Remember that therapeutic services at the Center for Personal Growth are completely confidential, and we are trained to listen. We value your privacy and work very hard to protect it. So tell us everything that may help, you may be surprised by what helps your journey.
Stick to your treatment plan. If you feel down or have a lack of motivation, it may be tempting to skip therapy sessions but doing so can disrupt your progress. We recommend that you attend all sessions so that you can push through your fears and learn a more healthy way of responding to challenging events.
Don’t expect instant results. Working on emotional issues can be painful and often requires hard work. It’s not uncommon to feel worse during the initial part of therapy as you begin to confront past traumas and current unresolved conflicts. You may need several sessions before you begin to see improvement in mood and behavior.
Do your therapy assignments between sessions. Doing these therapy assignments will help you apply what you’ve learned in the therapy sessions in practical ways to see the benefits of behaving differently.
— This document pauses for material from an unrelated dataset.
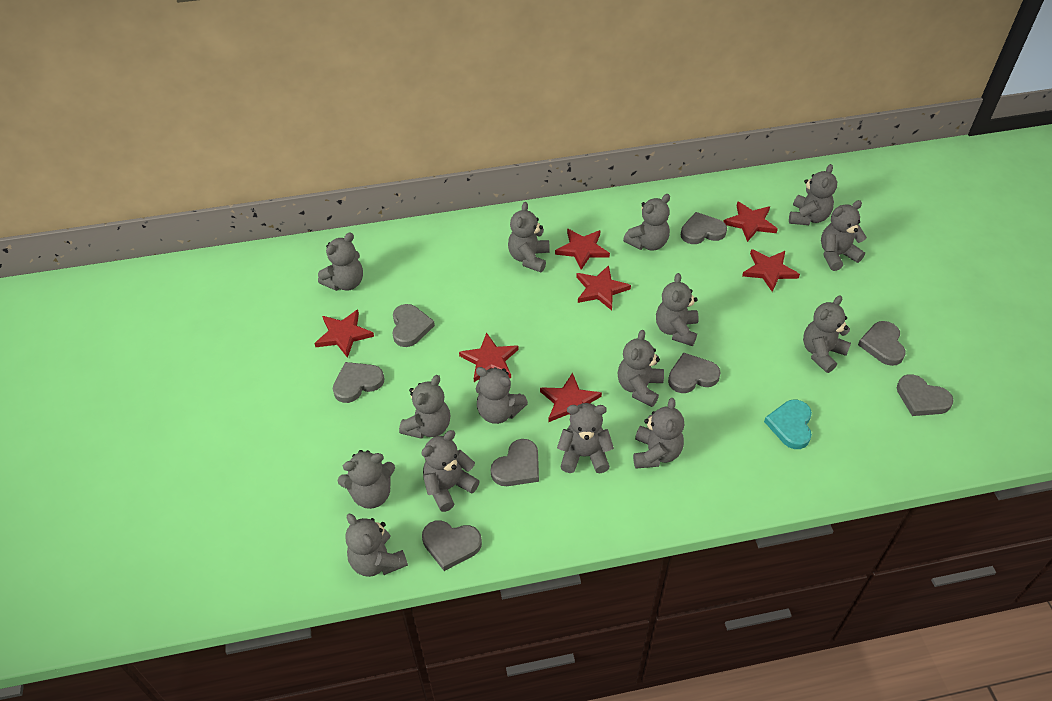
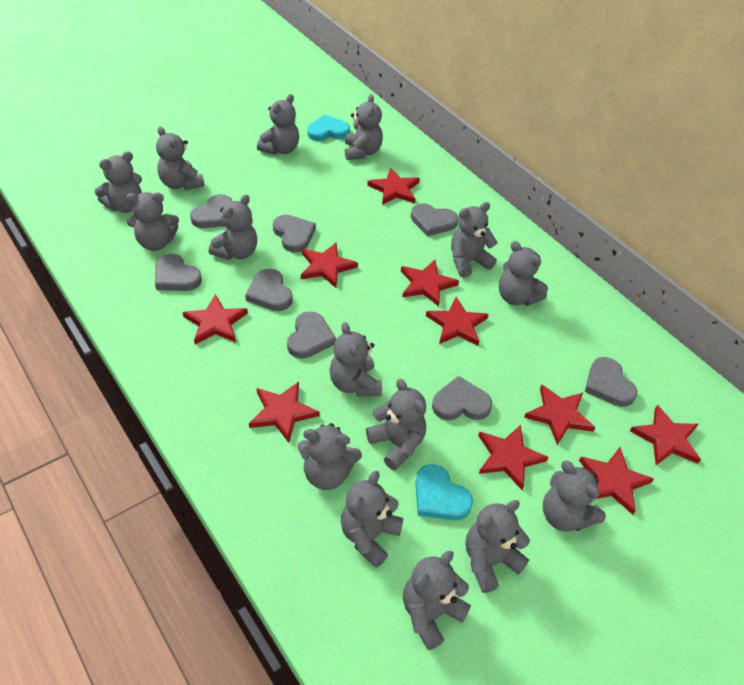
red star: 7 -> 10
turquoise heart: 1 -> 2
If therapy isn’t helping, talk to your therapist. If you don’t feel that you’re benefiting from CBT after several sessions, talk to your therapist about it. You and your therapist may decide to make some changes or try a different approach.
Therapy is a two-way street, if you have any concerns with the therapist or the therapy approach, bring it up with us. We can adjust our approach or we can help you switch therapists if need be.